Task statement
Reproduce each line, exactly, from the one containing "right front paw: (565, 818)" through the end of the material. Exclude pictures.

─── Given data

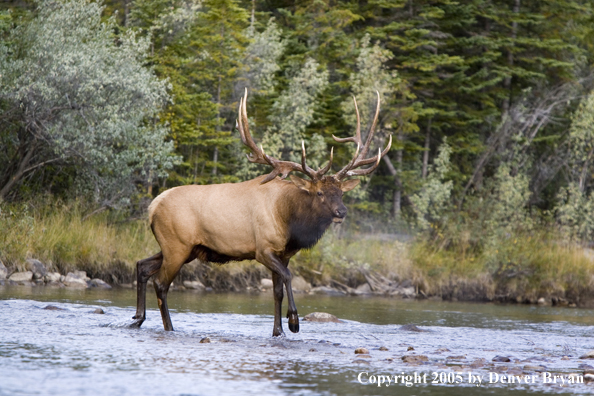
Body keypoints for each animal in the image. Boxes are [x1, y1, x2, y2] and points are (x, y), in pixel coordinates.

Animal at [131, 89, 388, 338]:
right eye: (319, 193)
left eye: (341, 193)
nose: (341, 211)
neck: (289, 221)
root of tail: (152, 206)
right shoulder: (263, 249)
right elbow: (288, 277)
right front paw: (293, 321)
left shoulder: (283, 254)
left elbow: (276, 291)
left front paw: (278, 331)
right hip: (177, 245)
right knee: (161, 283)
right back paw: (168, 327)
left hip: (185, 248)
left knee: (142, 265)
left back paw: (138, 318)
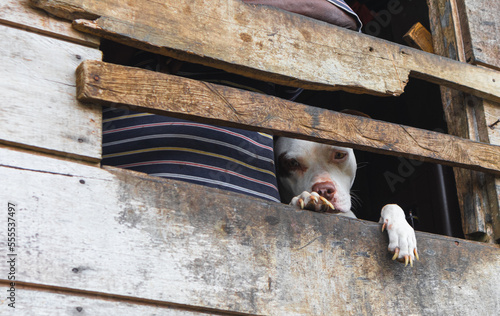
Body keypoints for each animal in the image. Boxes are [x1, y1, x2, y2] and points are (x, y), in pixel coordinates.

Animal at [276, 137, 420, 266]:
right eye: (292, 163)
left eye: (339, 154)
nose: (323, 190)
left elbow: (391, 206)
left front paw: (402, 234)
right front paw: (306, 199)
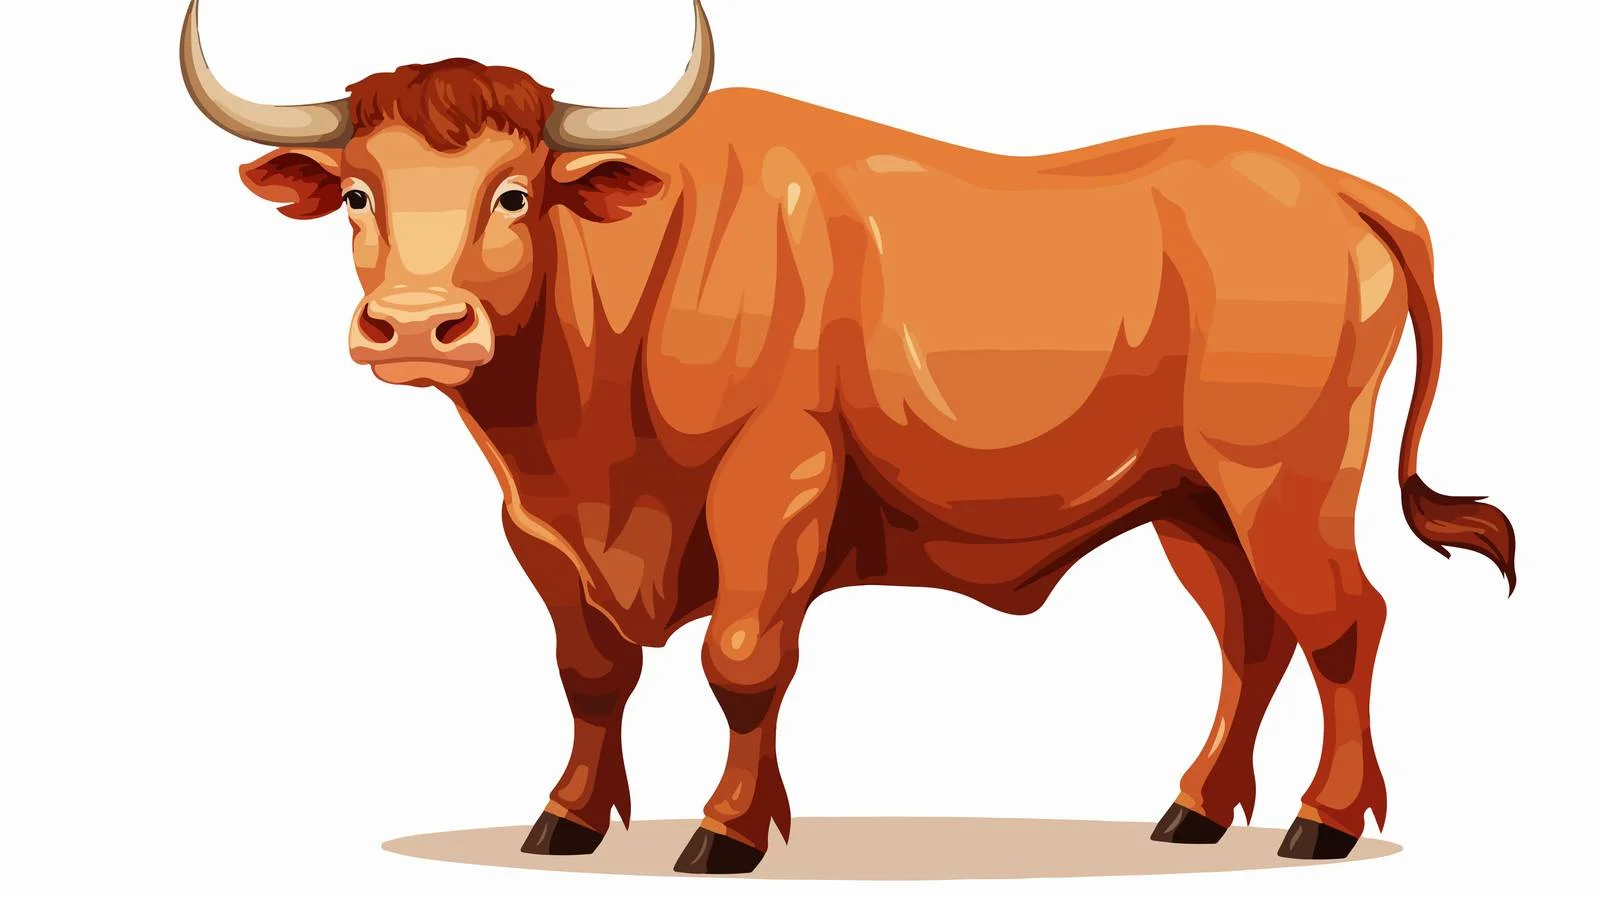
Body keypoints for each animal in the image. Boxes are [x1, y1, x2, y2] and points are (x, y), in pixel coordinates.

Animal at [180, 0, 1515, 875]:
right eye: (357, 193)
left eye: (516, 193)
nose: (416, 326)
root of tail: (1328, 184)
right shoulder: (539, 531)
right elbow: (589, 671)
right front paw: (565, 818)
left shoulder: (776, 488)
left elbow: (743, 661)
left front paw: (724, 832)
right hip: (1190, 503)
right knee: (1251, 636)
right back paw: (1192, 809)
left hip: (1283, 483)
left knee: (1341, 624)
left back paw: (1321, 823)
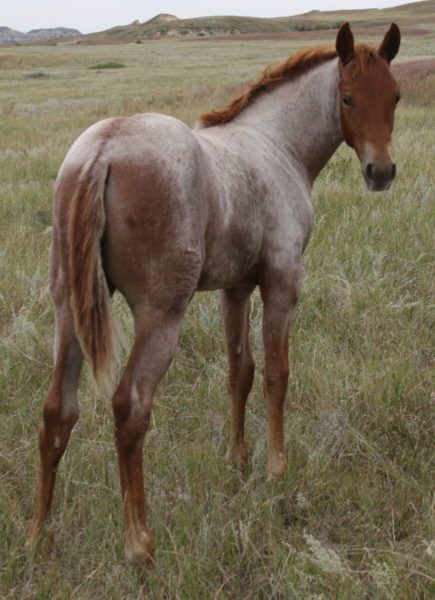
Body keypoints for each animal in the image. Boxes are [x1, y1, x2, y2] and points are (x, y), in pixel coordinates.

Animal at [27, 19, 402, 564]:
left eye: (395, 96)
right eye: (348, 98)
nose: (381, 172)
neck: (276, 144)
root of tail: (104, 149)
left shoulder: (236, 289)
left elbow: (239, 373)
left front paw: (237, 461)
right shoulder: (282, 281)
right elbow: (276, 374)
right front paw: (275, 468)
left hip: (69, 311)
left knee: (58, 410)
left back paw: (38, 534)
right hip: (161, 316)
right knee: (130, 405)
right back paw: (139, 544)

──────

Reply
right front paw: (565, 818)
left shoulder: (776, 488)
left elbow: (743, 661)
left front paw: (724, 832)
right hip: (1190, 503)
right knee: (1251, 636)
right back paw: (1192, 809)
left hip: (1283, 483)
left knee: (1341, 624)
left back paw: (1321, 823)
Body keypoints for each animal in the image. Boxes are [x1, y1, x2, y2] and points are (x, y), in pixel coordinates.

Animal at [27, 19, 402, 564]:
left eye: (395, 96)
right eye: (348, 98)
nose: (381, 172)
neck: (276, 144)
root of tail: (104, 149)
left shoulder: (236, 289)
left elbow: (239, 373)
left front paw: (237, 461)
right shoulder: (282, 281)
right elbow: (276, 374)
right front paw: (275, 468)
left hip: (69, 311)
left knee: (58, 410)
left back paw: (38, 534)
right hip: (161, 316)
right knee: (130, 405)
right back paw: (139, 544)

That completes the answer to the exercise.